Learning disabilities care providers hang by a thread

Hft, the national charity for learning disabilities, is deeply disappointed that the government has chosen to revoke the health and social care tax at a time when many disability care providers are sitting on a precipice.

Hft was responding to the government’s ‘mini budget’ announced today by the Chancellor, Kwasi Kwarteng, which confirmed the government would honor the £13billion funding for health and social care, but did not say how this money would be collected.

The Levy, which is set to raise £5.4bn for welfare reform over the next three years, has offered some light at the end of a very long tunnel after years of chronic underfunding, according to Kirsty Matthews, CEO of Hft.

“While we understand that the cancellation of the levy will provide some relief during this cost of living crisis, rather than a ‘virtuous cycle of growth’ to which the Chancellor refers, the social care sector is currently in a spiral descending.
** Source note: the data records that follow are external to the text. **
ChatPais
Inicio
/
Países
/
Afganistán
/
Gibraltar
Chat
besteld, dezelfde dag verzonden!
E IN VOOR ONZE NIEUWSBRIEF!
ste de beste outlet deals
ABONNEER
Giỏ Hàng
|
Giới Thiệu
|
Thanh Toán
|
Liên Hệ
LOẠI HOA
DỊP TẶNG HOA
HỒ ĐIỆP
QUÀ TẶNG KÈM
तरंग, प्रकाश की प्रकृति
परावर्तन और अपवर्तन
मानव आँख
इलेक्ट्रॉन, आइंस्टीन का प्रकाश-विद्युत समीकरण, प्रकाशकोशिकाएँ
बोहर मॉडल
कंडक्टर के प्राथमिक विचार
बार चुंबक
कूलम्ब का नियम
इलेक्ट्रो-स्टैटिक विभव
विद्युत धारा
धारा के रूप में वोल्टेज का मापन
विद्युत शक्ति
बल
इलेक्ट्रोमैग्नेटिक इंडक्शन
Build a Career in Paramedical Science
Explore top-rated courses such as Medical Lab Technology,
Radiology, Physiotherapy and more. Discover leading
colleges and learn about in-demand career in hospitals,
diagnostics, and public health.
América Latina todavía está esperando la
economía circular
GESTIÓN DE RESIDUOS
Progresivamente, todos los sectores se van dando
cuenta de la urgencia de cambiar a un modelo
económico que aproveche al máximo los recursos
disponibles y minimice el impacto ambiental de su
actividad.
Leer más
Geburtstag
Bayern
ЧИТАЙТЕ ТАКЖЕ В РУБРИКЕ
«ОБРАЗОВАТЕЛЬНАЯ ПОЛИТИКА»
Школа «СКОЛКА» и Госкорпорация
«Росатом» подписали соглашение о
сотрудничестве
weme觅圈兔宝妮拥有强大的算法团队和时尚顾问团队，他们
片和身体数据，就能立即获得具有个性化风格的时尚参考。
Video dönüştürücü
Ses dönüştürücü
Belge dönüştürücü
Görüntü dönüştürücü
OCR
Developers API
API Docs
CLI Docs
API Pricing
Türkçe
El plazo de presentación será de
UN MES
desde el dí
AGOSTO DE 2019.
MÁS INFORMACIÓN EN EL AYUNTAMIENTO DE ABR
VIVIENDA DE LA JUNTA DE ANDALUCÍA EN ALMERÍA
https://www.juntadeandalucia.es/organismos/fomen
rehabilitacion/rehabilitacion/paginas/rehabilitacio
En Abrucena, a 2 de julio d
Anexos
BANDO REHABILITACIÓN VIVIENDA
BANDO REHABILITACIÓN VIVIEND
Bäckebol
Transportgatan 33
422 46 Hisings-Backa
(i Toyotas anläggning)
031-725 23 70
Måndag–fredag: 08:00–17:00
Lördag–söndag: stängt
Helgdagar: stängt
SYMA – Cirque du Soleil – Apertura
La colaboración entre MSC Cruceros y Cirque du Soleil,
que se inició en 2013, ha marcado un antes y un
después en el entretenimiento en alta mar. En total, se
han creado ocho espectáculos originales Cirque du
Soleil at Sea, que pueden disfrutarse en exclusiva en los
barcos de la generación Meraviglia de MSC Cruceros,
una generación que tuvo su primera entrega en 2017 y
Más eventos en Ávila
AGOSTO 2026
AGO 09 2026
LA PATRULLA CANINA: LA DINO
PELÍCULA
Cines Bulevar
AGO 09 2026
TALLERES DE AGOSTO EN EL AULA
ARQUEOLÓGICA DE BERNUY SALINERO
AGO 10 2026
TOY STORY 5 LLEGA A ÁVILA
There are more than 2.6 million people living with some form of unmet care need in England, but it is unclear when or how we might receive an injection of funding to create long-term stability and reform.

“While the Government this week allocated an additional £500m Adult Social Care Discharge Fund – to discharge patients from hospital and into care settings – as an adult service provider with learning disabilities, we will see little benefit from the fund as the government is focusing on the social care sector when it comes to elderly care, an approach we have seen previously during the pandemic,” says Mrs Matthews.

There is still little clarity as to what will be done by the government to deal with the current financial pressures facing our sector, including staff salaries and rising energy bills, let alone paying for a sustainable approach to comprehensive adult welfare reform.

“During his election campaign, the Prime Minister said his first priority on social care ‘is to make sure we get money for social care this winter’.

“The importance of this cannot be stressed enough,” says Ms Matthews. “Like our Search Sector Pulse Check revealed earlier this year, due to financial pressures, 43% of social care providers have had to return contracts or close parts of their organization. As things stand, this picture will only get worse.

“We implore the Prime Minister and his government to make an urgent announcement to clarify how they will support our vital sector this winter and in the future beyond short-term emergency measures to support discharge from hospital. We look forward to seeing confirmation to ensure providers can focus on delivering services to the people they support.”